A visit to the Skala de Port resulted in me almost being blown into the ocean to be crushed against the ancient stones, as the wind caught in my clothes and threatened to toss me over the wall. The ‘castle’ is tiny, just a small tower and a few cannons but the view is unbeatable. It’s the postcard-perfect image that you see of Essaouira, with seagulls swooping and gliding before the medina and the waves crashing into the rocks and the old fortress walls.
I wandered into the port and was chatting to a cute cat hiding in an upturned boat when a local fisherman called Aziz approached me. I didn’t really want a tour of the port because these things usually result in demands for an extortionate amount of money however he was very insistent on showing me ‘his view’ and I figured, why not? Aziz must have been in his mid-50s or so and had a gammy leg that caused him to walk quite strangely, and was constantly drooling as though part of his face had been paralysed. He took me inside the walls of the port, where it was pitch black, showing me all the storerooms for the fishermen and peeking inside a few to see people working.

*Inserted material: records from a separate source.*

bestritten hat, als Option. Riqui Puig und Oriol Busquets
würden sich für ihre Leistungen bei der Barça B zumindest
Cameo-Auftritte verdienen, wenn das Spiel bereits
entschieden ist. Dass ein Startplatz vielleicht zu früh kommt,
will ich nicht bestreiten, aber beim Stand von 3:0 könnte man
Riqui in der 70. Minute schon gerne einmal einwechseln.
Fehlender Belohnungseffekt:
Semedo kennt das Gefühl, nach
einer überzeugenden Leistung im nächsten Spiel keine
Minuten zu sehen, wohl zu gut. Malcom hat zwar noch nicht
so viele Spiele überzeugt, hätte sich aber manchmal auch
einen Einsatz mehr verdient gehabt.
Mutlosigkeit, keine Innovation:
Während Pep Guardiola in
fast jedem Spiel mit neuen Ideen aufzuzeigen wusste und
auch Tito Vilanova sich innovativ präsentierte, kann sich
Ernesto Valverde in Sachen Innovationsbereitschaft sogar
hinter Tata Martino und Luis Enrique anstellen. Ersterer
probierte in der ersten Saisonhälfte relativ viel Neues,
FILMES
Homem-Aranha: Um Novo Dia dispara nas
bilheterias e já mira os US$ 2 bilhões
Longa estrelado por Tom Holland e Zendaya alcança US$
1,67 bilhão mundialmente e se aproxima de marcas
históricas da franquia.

He showed me all the boats, the crab cages, the different nets used for different kinds of fishing and introduced me to some women selling sardines on the street.
We saw men hacking wriggling fish into chunks for bait, while others were stringing these chunks onto literally thousands of hooks at a phenomenal speed. And we walked along the walls of the port, walking slowly and carefully to avoid at times either an unpleasantly cold swim or an unpleasant bone-breaking trip onto rather sharp rocks as the wind continued its mission to kill me. He explained that the wind has been so fierce for the last ten days that only a few fishing boats are able to operate, as the waters are so rough that fishing is virtually impossible for all but the largest boats – and the fish have ‘moved out’ in the meantime [the next day, when the wind had died down, the harbour was almost empty].

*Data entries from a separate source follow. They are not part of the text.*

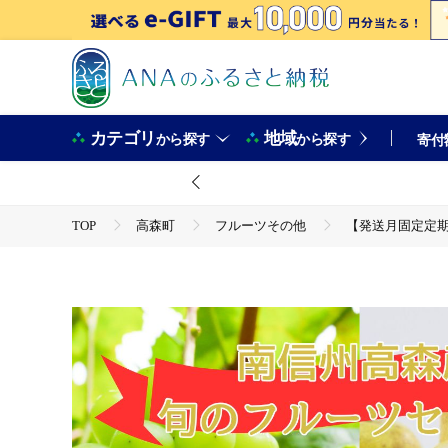
カテゴリ
地域
から探す
から探す
寄付
TOP
高森町
フルーツその他
【発送月固定定期便
TOP
フルーツ
【発送月固定定期便】旬のフルーツセット 
TOP
フルーツ
梨
【発送月固定定期便】旬のフルー
TOP
フルーツ
ぶどう・マスカット
【発送月固定定期便】旬のフルーツセット シャインマスカット約1.8k
TOP
フルーツ
フルーツセット
【発送月固定定期便】旬のフルーツセット シャインマスカット約1.8k
TOP
定期便
【発送月固定定期便】旬のフルーツセット シ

Aziz showed me around for more than an hour, telling me stories about the town and making the usual misinformed claims about how Jimi Hendrix was inspired by a nearby ruined fortress when he wrote the song ‘Castles in the Sand’. It was well worth the ten dirham that he asked for at the end.
Thank you for restoring my faith in Morocco and showing me that outside the hellish confines of Marrakech can be found friendly, hospitable people who welcome a conversation over a cup of tea as much as a quick sale.
It’s appreciated, as my trip and budget can only take so much shopping. For that matter, so can my back, given I’ve got a long time to carry any new acquisitions around!